Ровно в 11 часов на трибуне появился председатель [305] Временного правительства; за ним весь состав министров разместился за столом президиума. Позади Керенского стали как почетные часовые его два адъютанта. Керенский открыл совещание. С большим подъемом он призывал все классы объединиться вокруг Временного правительства и вызывающе бросил «руки прочь» силам, которые 3–5 июля хотели заставить Временное правительство свернуть с намеченного пути. Государственная власть, заявил он, готова «железом и кровью» отстоять программу революционной демократии.
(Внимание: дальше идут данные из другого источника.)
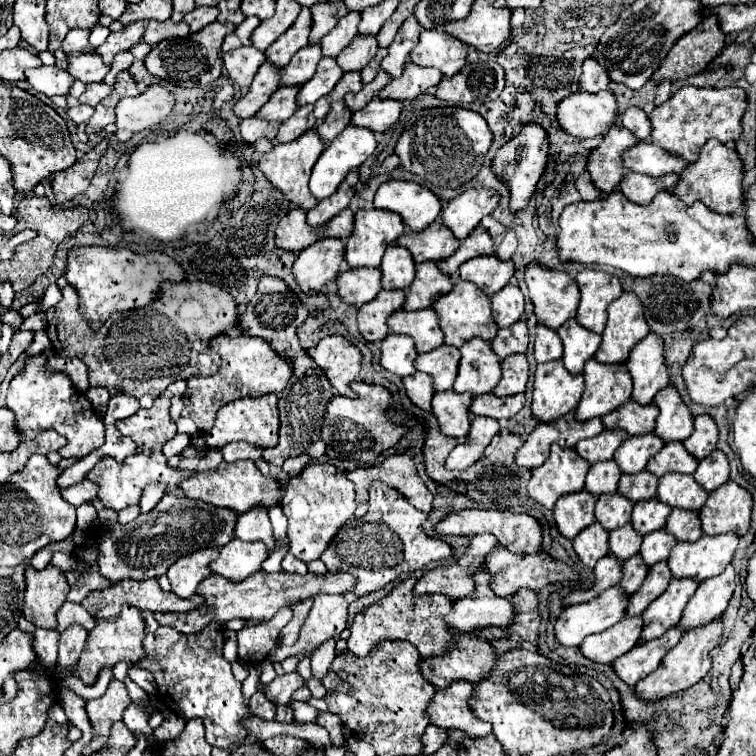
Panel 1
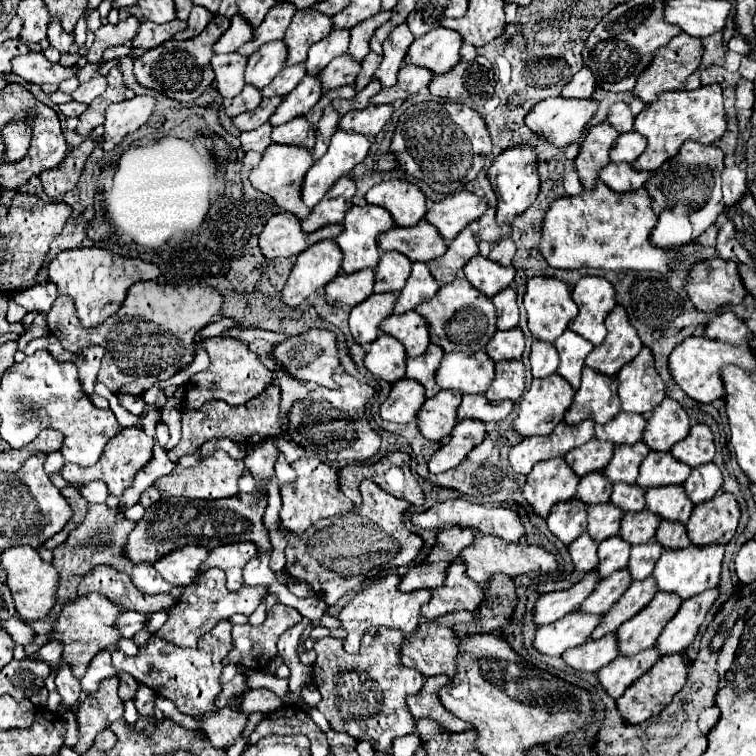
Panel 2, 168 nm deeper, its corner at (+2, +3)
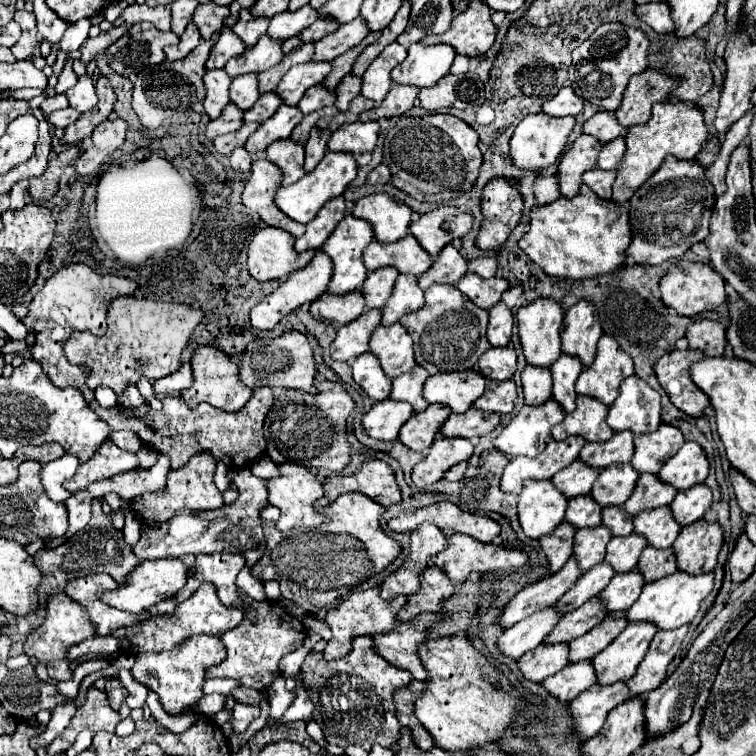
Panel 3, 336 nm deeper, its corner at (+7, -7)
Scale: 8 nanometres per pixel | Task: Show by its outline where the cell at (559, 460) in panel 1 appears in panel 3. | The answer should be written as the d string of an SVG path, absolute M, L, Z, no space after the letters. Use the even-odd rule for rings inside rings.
M525 480L523 492L519 494L519 522L521 522L523 532L525 532L529 538L539 538L539 536L545 536L545 534L553 532L555 526L563 520L565 510L567 510L567 498L553 486L551 480Z

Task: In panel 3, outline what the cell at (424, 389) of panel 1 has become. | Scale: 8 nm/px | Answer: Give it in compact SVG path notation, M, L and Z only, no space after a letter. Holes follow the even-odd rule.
M391 398L375 402L373 408L363 416L363 428L371 438L393 442L399 436L401 426L413 416L413 406L395 402Z

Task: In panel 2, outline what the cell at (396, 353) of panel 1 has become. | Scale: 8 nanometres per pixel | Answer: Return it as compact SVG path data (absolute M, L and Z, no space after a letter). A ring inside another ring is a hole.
M380 334L370 344L370 350L366 352L366 358L364 358L364 366L370 374L392 384L400 380L406 370L404 346L396 338Z

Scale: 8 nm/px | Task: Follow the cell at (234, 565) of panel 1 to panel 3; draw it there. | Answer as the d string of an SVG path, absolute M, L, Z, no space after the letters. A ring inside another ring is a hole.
M217 552L213 556L197 556L195 564L189 568L189 578L185 588L177 592L173 598L177 600L177 604L181 604L199 588L201 582L211 582L217 588L221 604L231 606L239 598L235 578L243 566L245 566L243 556L233 556L225 552Z

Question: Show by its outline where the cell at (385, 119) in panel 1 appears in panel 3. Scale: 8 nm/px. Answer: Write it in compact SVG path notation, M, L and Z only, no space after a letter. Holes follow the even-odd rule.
M351 122L343 124L339 130L335 130L329 138L329 150L335 152L367 152L373 150L377 144L379 134L379 122Z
Речь звучала убедительно, почти грозно, и массы должны были почувствовать, что во главе революционной России стоит действительно «революционный» министр. Но вслед за ним выступили деловые министры. Прокопович с ворохом цифр в руках со всей убедительностью доказал, что Россия на краю гибели, но в то же время засвидетельствовал, что никаких реформ в области земельных отношений не предполагается. Глубокое недоумение охватило левую сторону собрания, где сидели представители армейских комитетов, Советов солдатских и рабочих депутатов, представители крестьянства, но зато это вызвало бурю аплодисментов у представителей помещиков и промышленников, банков и биржи. Я видел, как зрительный зал раскололся на две ясно видимые половины. Правые аплодировали. Левые недоуменно молчали.
Но Прокоповичу этого было мало. Он не только хотел отбросить от себя крестьянство и приблизить помещиков, он хотел еще успокоить фабрикантов и под бурю аплодисментов правой стороны заявил, что правительство не допустит вмешательства рабочих в управление заводами, что ни о каком контроле над производством не может быть и речи. В то же время он бросил упрек рабочим, упрек, взятый из арсенала Рябушинского, в том, что Донбасс не додал в текущем году 120 миллионов пудов угля.
К Прокоповичу присоединился Некрасов — министр финансов, заверивший правую часть собрания, что ни о каких конфискациях не может быть и речи, но что труднейшее финансовое положение будет исправлено за счет займов и сокращения расходов. При этом Некрасов недвусмысленно заявил, что демократические организации обходятся стране чрезвычайно дорого. [306]
Министры твердили о государстве и его сплочении, но ни слова не сказали о «земле и воле». Они призывали всех к жертвам для спасения родины, но ничего не говорили о том, чем же должны пожертвовать помещики и капиталисты. «Крестьянский» министр Чернов, якобы разрабатывавший закон о национализации земли, слова не получил — дабы не дразнить гусей!
Представители Советов с недоумением спрашивали себя, за что же им, собственно, поддерживать «свое» правительство, которое потрясало кулаками в сторону большевиков и громко клялось, что будет всеми силами поддерживать права имущих классов. Правые тоже уходили, ворча и негодуя, прикидывая, под каким лозунгом идти войной на правительство, которое много говорило, но ничего не сделало. Все расходились на частные совещания, с тем чтобы обсудить, чем и кто может «жертвенно» помочь правительству в выполнении им своей трудной задачи.
Я ехал в штаб округа в тяжелой тоске. Ни земли, ни мира! И все-таки правящие классы остались недовольны; угроза выступления корниловцев против Временного правительства продолжала висеть над Москвой. Что-то даст Государственное совещание? Покажет ли оно возможность дальше жить и строить новую свободную Россию? Я думал, что мои более сведущие в делах политики друзья — Шер и Нечкин скажут мне что-нибудь. Но им нечего было сказать.
Нечкин лишь доложил, что во всех частях царит возбуждение и что дежурные части готовы выступить по первому требованию. Вся подготовка в тесном сотрудничестве с Московским Советом была завершена.
Как командующий округом, я мог ехать встречать «своего» верховного главнокомандующего на вокзал, в полной уверенности, что вверенные мне войска подготовлены для борьбы со своим верховным командованием. При этом Временное правительство ни словом не предупредило командующего военным округом о той опасности, которая могла грозить со стороны Корнилова. Только Московский Совет и своя разведка предостерегли меня и моих друзей от той опасности, которая была связана с пребыванием в Москве генерала Корнилова.